EXERCISE DESCRIPTION:
Restate word for word the lines of the material below, from the line with "Haematoxylin and eosin" to the line with "96, 167, 173)", both lines included, and no others.
● ● ● ●
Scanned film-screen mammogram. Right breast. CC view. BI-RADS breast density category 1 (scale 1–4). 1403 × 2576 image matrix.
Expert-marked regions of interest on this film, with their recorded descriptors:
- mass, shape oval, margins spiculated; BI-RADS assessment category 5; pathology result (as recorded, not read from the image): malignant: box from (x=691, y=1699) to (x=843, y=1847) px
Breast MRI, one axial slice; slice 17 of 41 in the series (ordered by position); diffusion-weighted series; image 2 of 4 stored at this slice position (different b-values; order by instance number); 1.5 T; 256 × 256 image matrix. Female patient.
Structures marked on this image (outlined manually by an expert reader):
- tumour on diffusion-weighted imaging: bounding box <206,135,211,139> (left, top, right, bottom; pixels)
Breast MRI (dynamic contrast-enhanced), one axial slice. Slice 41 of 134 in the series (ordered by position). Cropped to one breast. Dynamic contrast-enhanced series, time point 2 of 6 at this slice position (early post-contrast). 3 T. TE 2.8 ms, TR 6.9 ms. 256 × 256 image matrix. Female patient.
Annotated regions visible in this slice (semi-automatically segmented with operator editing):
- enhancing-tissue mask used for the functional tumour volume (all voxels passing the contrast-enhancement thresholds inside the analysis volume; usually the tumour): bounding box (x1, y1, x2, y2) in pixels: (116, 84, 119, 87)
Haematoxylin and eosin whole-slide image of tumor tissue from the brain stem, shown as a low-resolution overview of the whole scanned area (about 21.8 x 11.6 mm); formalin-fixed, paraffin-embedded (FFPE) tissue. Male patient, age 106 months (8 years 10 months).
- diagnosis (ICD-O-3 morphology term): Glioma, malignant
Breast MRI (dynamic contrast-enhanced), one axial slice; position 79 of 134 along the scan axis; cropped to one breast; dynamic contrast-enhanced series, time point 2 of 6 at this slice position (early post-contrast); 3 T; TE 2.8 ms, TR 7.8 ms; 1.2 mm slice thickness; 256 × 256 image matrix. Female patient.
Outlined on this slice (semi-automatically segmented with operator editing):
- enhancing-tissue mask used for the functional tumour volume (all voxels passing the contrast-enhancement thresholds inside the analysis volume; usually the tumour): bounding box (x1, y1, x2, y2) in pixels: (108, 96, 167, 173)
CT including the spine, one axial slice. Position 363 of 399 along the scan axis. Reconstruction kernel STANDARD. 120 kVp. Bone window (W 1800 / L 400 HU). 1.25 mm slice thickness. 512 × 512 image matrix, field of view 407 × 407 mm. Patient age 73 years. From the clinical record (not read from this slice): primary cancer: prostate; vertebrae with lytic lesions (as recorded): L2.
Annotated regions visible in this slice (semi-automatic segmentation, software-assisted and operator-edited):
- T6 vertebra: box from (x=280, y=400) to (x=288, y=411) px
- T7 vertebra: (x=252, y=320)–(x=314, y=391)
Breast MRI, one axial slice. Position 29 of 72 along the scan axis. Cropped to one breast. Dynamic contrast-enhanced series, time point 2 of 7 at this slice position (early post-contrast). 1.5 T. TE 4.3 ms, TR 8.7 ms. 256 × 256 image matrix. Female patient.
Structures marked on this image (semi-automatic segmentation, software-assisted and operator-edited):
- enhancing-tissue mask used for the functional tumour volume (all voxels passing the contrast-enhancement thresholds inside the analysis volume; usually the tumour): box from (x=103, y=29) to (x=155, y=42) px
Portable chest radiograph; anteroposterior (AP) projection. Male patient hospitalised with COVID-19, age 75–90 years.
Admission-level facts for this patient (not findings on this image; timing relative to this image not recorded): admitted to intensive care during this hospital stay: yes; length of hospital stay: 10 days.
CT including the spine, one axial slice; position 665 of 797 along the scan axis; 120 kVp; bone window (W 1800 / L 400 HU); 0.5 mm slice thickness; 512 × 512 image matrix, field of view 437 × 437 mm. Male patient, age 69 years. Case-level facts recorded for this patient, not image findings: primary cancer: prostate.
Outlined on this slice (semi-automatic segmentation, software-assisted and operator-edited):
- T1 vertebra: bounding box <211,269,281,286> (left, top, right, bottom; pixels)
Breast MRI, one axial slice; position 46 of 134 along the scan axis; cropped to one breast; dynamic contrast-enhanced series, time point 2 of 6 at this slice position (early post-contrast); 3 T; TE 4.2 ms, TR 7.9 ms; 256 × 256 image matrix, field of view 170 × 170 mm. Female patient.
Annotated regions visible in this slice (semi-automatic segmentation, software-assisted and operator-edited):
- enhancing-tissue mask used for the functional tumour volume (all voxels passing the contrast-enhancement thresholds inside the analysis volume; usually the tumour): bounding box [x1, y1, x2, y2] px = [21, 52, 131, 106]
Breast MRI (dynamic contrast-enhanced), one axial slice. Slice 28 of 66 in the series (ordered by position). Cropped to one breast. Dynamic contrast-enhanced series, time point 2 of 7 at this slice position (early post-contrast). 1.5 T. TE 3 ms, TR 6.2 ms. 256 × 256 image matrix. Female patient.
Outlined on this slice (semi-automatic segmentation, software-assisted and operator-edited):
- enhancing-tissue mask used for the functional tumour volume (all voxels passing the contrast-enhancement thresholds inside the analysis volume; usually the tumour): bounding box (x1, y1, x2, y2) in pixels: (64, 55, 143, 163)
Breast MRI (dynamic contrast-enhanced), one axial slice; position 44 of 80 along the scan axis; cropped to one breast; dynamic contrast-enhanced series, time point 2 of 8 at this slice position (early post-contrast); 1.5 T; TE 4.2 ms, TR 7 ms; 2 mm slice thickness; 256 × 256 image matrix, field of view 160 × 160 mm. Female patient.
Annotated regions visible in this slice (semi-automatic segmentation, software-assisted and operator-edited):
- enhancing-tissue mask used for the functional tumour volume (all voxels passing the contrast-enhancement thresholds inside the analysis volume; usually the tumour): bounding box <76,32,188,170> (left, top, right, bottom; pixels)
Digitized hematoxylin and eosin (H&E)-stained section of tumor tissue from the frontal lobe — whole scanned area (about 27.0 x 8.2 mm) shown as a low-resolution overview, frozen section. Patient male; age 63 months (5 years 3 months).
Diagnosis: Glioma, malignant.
● ● ● ●
RESULT OF THIS TASK:
Haematoxylin and eosin whole-slide image of tumor tissue from the brain stem, shown as a low-resolution overview of the whole scanned area (about 21.8 x 11.6 mm); formalin-fixed, paraffin-embedded (FFPE) tissue. Male patient, age 106 months (8 years 10 months).
- diagnosis (ICD-O-3 morphology term): Glioma, malignant
Breast MRI (dynamic contrast-enhanced), one axial slice; position 79 of 134 along the scan axis; cropped to one breast; dynamic contrast-enhanced series, time point 2 of 6 at this slice position (early post-contrast); 3 T; TE 2.8 ms, TR 7.8 ms; 1.2 mm slice thickness; 256 × 256 image matrix. Female patient.
Outlined on this slice (semi-automatically segmented with operator editing):
- enhancing-tissue mask used for the functional tumour volume (all voxels passing the contrast-enhancement thresholds inside the analysis volume; usually the tumour): bounding box (x1, y1, x2, y2) in pixels: (108, 96, 167, 173)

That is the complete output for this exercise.